AI
Perplexity’s Comet AI browser is now available on Android
You can ask Perplexity questions about specific tabs by mentioning them, or even use voice mode to quiz the browser about everything you have open at once.
Just a heads up, if you buy something through our links, we may get a small share of the sale. It’s one of the ways we keep the lights on here. Click here for more.
Perplexity just launched its Comet browser on Android, and yes, it’s packed with just enough AI to make your current browser feel personally attacked.
Comet first showed up on desktop back in July, where it introduced the idea of a browser that doesn’t just open tabs, it judges them (politely) and helps you deal with them.
Now, most of those features are coming to Android, where your phone can finally help you understand the 14 tabs you swore you’d “get back to later.”
At its core, Comet is built around Perplexity’s AI assistant.
You can set Perplexity as your default search engine, ask questions about specific tabs by mentioning them, or even use voice mode to quiz the browser about everything you have open at once.
It can also summarize results across all your tabs, which is perfect for when you fall down a research rabbit hole and forget how it started.
But wait, there’s more, because this is an AI launch and we live in that timeline now. Comet can actually shop and research on your behalf, like a very eager intern who never sleeps.
You can also see what actions the AI is taking while it works, so it feels less like a mysterious robot and more like a transparent, overachieving sidekick.
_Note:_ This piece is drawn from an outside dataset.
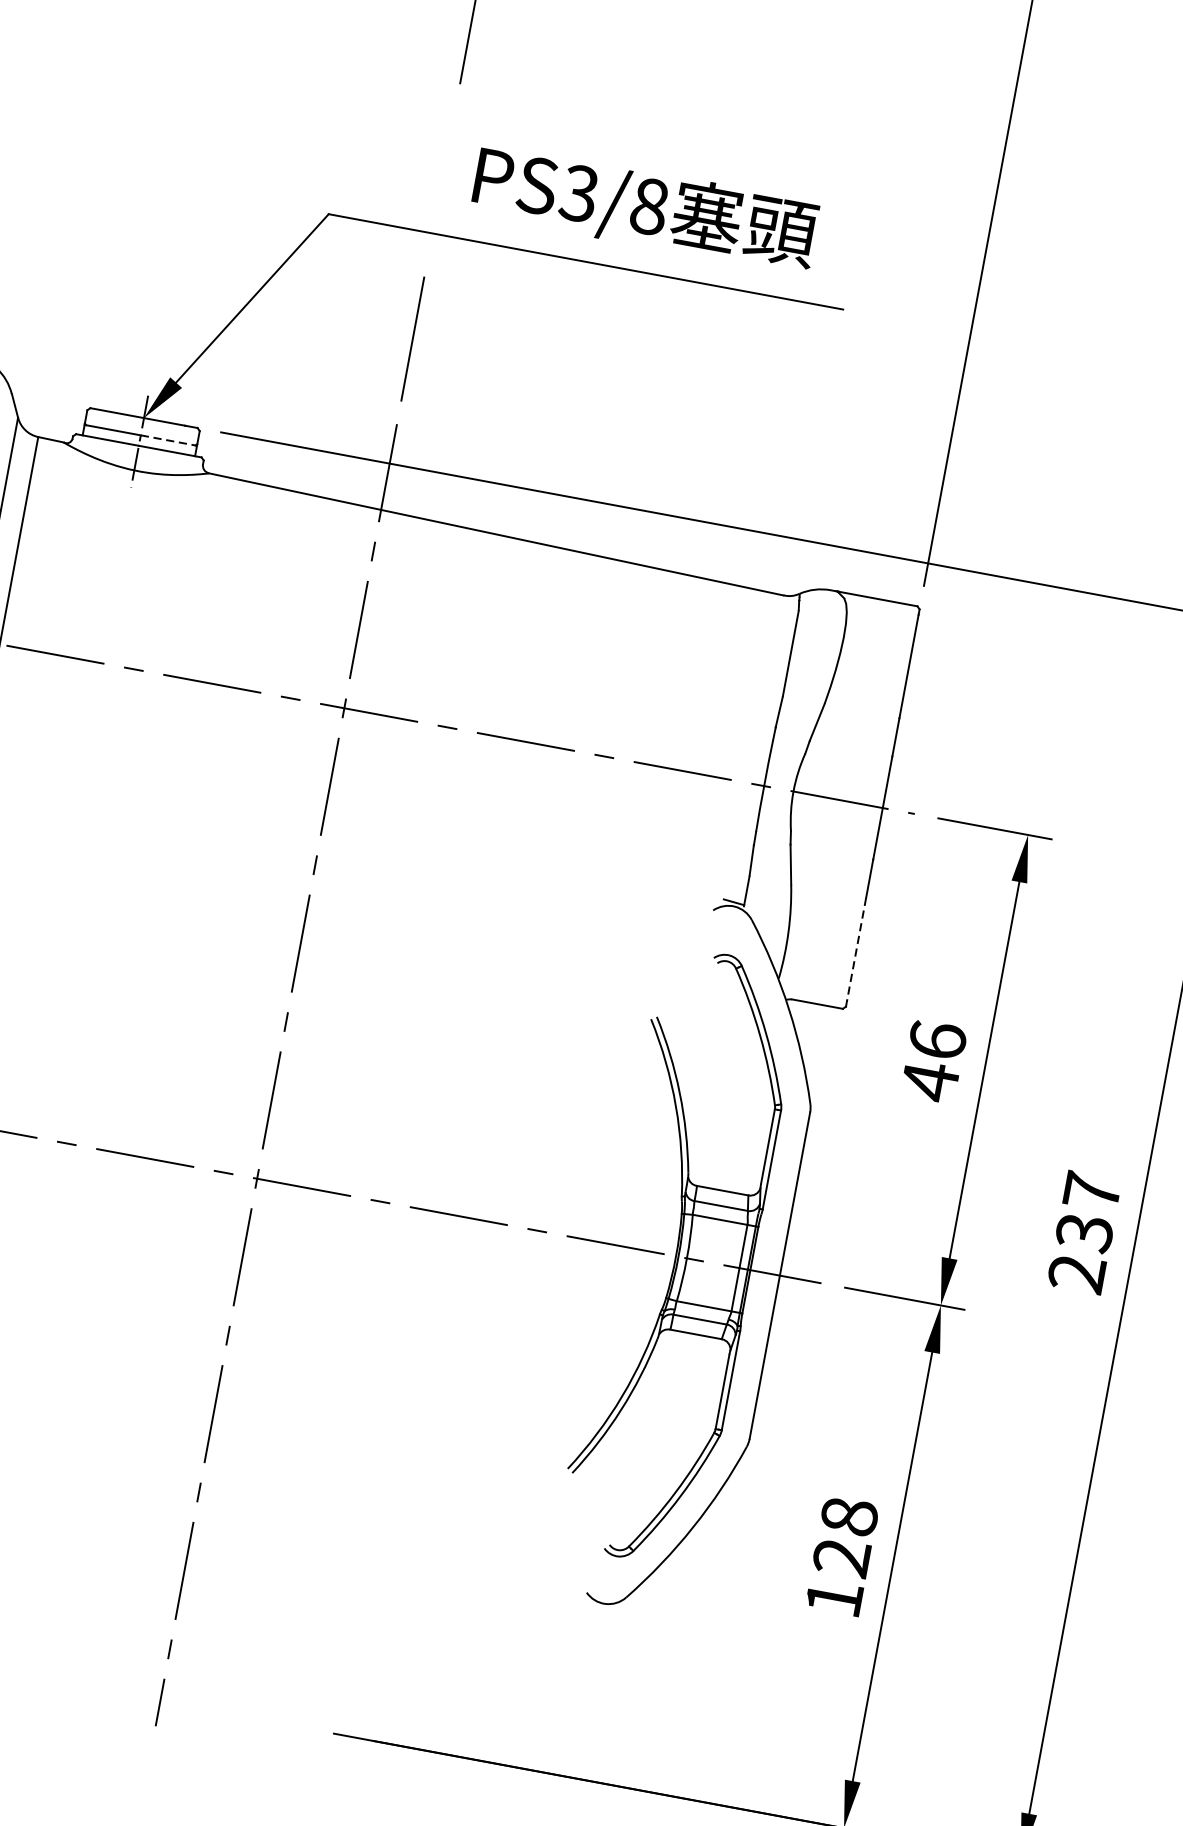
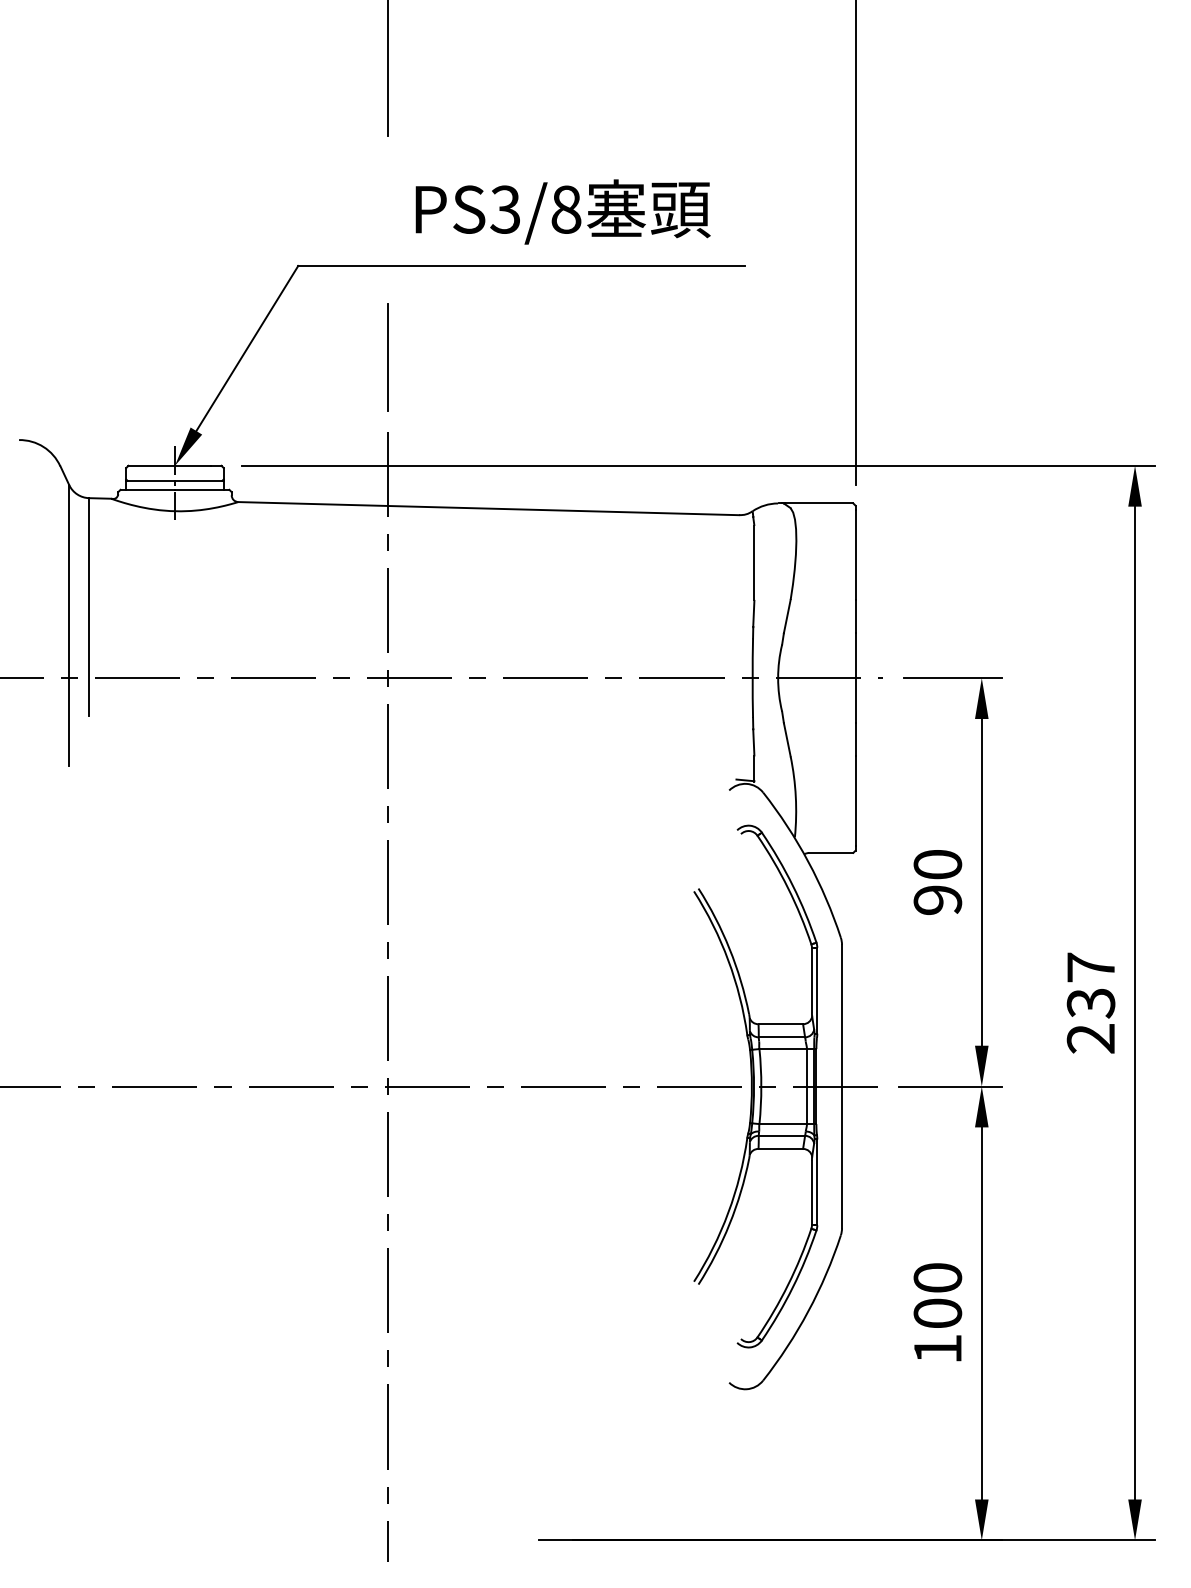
line: (169, 440) -> (199, 480), dashed -> solid
line: (856, 950) -> (855, 801), dashed -> solid
text: (933, 1060) -> (937, 882), 46 -> 90
text: (845, 1536) -> (937, 1295), 128 -> 100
Plus, there’s a built-in ad blocker, because apparently, peace was an optional add-on until now.
Perplexity says even more features are coming soon, including a conversational agent that can browse across sites, shortcuts for quick AI actions, and a full password manager.
On desktop, Comet already does longer, more complex tasks, like transferring data from a website into a spreadsheet without you having to wrestle with copy-paste for 40 minutes.
While Comet is launching on Android first, an iOS version is on the way.
Perplexity claims Android got priority because phone makers and carriers have been asking for it, though the company hasn’t announced any new partnerships.
It has already partnered with Motorola before, but whether Comet will come preloaded on future devices is still a question mark.
Of course, Perplexity isn’t alone here. OpenAI, Opera, and The Browser Company (now owned by Atlassian) are all trying to make AI browsers the next big thing.
The problem? Security experts are a little nervous.
AI agents could introduce new vulnerabilities, and Perplexity itself admitted recently that this whole AI-browser era might require rethinking web security from scratch.
So yeah, your browser just got smarter. Hopefully, it doesn’t also get too curious.